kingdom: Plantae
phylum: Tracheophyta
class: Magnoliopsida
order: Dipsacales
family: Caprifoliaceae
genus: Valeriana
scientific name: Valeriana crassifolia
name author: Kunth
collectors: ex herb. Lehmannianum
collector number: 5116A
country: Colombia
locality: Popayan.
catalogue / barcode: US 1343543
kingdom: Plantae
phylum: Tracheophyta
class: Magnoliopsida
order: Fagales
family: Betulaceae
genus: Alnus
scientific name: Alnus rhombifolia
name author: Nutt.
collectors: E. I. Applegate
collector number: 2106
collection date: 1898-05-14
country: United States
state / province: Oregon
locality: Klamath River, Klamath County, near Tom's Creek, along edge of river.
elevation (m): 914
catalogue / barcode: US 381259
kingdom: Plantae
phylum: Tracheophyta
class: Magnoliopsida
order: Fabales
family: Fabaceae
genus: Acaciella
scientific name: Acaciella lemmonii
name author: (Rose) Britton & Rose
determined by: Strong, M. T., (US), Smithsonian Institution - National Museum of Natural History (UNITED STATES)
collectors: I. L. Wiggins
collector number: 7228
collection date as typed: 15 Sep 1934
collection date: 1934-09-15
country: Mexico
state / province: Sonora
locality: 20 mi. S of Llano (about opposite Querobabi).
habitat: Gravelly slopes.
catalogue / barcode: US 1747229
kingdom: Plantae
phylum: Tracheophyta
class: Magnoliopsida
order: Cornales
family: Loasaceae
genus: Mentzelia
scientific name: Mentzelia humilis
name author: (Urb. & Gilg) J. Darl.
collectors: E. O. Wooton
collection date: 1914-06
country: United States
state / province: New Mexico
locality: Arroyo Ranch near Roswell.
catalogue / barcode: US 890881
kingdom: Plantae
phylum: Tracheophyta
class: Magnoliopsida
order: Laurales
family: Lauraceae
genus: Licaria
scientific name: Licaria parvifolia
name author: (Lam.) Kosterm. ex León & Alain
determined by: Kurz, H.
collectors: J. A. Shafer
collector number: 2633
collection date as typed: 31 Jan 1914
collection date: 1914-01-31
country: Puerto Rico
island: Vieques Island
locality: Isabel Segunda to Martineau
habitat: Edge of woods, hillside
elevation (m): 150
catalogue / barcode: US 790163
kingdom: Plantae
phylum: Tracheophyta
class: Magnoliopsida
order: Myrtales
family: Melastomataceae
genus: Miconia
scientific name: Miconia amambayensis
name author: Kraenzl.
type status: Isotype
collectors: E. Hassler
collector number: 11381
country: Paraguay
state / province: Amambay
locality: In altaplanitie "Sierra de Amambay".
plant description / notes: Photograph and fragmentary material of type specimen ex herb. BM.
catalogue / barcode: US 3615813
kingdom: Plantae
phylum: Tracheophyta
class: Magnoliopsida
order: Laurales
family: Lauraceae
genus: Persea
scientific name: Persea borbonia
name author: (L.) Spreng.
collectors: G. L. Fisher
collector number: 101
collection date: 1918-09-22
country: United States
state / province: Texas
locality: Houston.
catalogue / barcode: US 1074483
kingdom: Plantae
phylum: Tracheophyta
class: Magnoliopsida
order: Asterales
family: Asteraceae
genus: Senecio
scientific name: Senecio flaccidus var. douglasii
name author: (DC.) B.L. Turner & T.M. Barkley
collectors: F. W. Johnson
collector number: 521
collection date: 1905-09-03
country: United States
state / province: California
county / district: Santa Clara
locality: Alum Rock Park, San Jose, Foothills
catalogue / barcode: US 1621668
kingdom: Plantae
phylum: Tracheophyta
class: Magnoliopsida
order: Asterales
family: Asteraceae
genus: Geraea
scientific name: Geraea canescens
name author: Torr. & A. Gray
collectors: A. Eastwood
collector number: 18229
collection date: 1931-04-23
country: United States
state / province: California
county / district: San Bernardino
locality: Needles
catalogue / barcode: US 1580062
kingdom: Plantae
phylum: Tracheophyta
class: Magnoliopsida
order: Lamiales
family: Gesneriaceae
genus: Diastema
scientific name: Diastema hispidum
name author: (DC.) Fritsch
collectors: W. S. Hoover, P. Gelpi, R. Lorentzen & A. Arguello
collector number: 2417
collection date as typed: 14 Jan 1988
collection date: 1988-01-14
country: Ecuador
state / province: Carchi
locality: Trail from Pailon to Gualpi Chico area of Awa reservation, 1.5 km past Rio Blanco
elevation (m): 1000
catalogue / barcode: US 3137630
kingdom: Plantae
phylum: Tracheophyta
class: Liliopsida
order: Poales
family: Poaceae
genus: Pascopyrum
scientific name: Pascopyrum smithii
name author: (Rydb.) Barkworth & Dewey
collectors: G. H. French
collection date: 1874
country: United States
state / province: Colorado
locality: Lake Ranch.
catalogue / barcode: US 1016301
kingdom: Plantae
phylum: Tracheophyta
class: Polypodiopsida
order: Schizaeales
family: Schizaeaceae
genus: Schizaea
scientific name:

= = =

§ Requirement: Please print all of the data above again, line for line, with every entry unchanged.

§ Solved problem:
kingdom: Plantae
phylum: Tracheophyta
class: Magnoliopsida
order: Dipsacales
family: Caprifoliaceae
genus: Valeriana
scientific name: Valeriana crassifolia
name author: Kunth
collectors: ex herb. Lehmannianum
collector number: 5116A
country: Colombia
locality: Popayan.
catalogue / barcode: US 1343543
kingdom: Plantae
phylum: Tracheophyta
class: Magnoliopsida
order: Fagales
family: Betulaceae
genus: Alnus
scientific name: Alnus rhombifolia
name author: Nutt.
collectors: E. I. Applegate
collector number: 2106
collection date: 1898-05-14
country: United States
state / province: Oregon
locality: Klamath River, Klamath County, near Tom's Creek, along edge of river.
elevation (m): 914
catalogue / barcode: US 381259
kingdom: Plantae
phylum: Tracheophyta
class: Magnoliopsida
order: Fabales
family: Fabaceae
genus: Acaciella
scientific name: Acaciella lemmonii
name author: (Rose) Britton & Rose
determined by: Strong, M. T., (US), Smithsonian Institution - National Museum of Natural History (UNITED STATES)
collectors: I. L. Wiggins
collector number: 7228
collection date as typed: 15 Sep 1934
collection date: 1934-09-15
country: Mexico
state / province: Sonora
locality: 20 mi. S of Llano (about opposite Querobabi).
habitat: Gravelly slopes.
catalogue / barcode: US 1747229
kingdom: Plantae
phylum: Tracheophyta
class: Magnoliopsida
order: Cornales
family: Loasaceae
genus: Mentzelia
scientific name: Mentzelia humilis
name author: (Urb. & Gilg) J. Darl.
collectors: E. O. Wooton
collection date: 1914-06
country: United States
state / province: New Mexico
locality: Arroyo Ranch near Roswell.
catalogue / barcode: US 890881
kingdom: Plantae
phylum: Tracheophyta
class: Magnoliopsida
order: Laurales
family: Lauraceae
genus: Licaria
scientific name: Licaria parvifolia
name author: (Lam.) Kosterm. ex León & Alain
determined by: Kurz, H.
collectors: J. A. Shafer
collector number: 2633
collection date as typed: 31 Jan 1914
collection date: 1914-01-31
country: Puerto Rico
island: Vieques Island
locality: Isabel Segunda to Martineau
habitat: Edge of woods, hillside
elevation (m): 150
catalogue / barcode: US 790163
kingdom: Plantae
phylum: Tracheophyta
class: Magnoliopsida
order: Myrtales
family: Melastomataceae
genus: Miconia
scientific name: Miconia amambayensis
name author: Kraenzl.
type status: Isotype
collectors: E. Hassler
collector number: 11381
country: Paraguay
state / province: Amambay
locality: In altaplanitie "Sierra de Amambay".
plant description / notes: Photograph and fragmentary material of type specimen ex herb. BM.
catalogue / barcode: US 3615813
kingdom: Plantae
phylum: Tracheophyta
class: Magnoliopsida
order: Laurales
family: Lauraceae
genus: Persea
scientific name: Persea borbonia
name author: (L.) Spreng.
collectors: G. L. Fisher
collector number: 101
collection date: 1918-09-22
country: United States
state / province: Texas
locality: Houston.
catalogue / barcode: US 1074483
kingdom: Plantae
phylum: Tracheophyta
class: Magnoliopsida
order: Asterales
family: Asteraceae
genus: Senecio
scientific name: Senecio flaccidus var. douglasii
name author: (DC.) B.L. Turner & T.M. Barkley
collectors: F. W. Johnson
collector number: 521
collection date: 1905-09-03
country: United States
state / province: California
county / district: Santa Clara
locality: Alum Rock Park, San Jose, Foothills
catalogue / barcode: US 1621668
kingdom: Plantae
phylum: Tracheophyta
class: Magnoliopsida
order: Asterales
family: Asteraceae
genus: Geraea
scientific name: Geraea canescens
name author: Torr. & A. Gray
collectors: A. Eastwood
collector number: 18229
collection date: 1931-04-23
country: United States
state / province: California
county / district: San Bernardino
locality: Needles
catalogue / barcode: US 1580062
kingdom: Plantae
phylum: Tracheophyta
class: Magnoliopsida
order: Lamiales
family: Gesneriaceae
genus: Diastema
scientific name: Diastema hispidum
name author: (DC.) Fritsch
collectors: W. S. Hoover, P. Gelpi, R. Lorentzen & A. Arguello
collector number: 2417
collection date as typed: 14 Jan 1988
collection date: 1988-01-14
country: Ecuador
state / province: Carchi
locality: Trail from Pailon to Gualpi Chico area of Awa reservation, 1.5 km past Rio Blanco
elevation (m): 1000
catalogue / barcode: US 3137630
kingdom: Plantae
phylum: Tracheophyta
class: Liliopsida
order: Poales
family: Poaceae
genus: Pascopyrum
scientific name: Pascopyrum smithii
name author: (Rydb.) Barkworth & Dewey
collectors: G. H. French
collection date: 1874
country: United States
state / province: Colorado
locality: Lake Ranch.
catalogue / barcode: US 1016301
kingdom: Plantae
phylum: Tracheophyta
class: Polypodiopsida
order: Schizaeales
family: Schizaeaceae
genus: Schizaea
scientific name:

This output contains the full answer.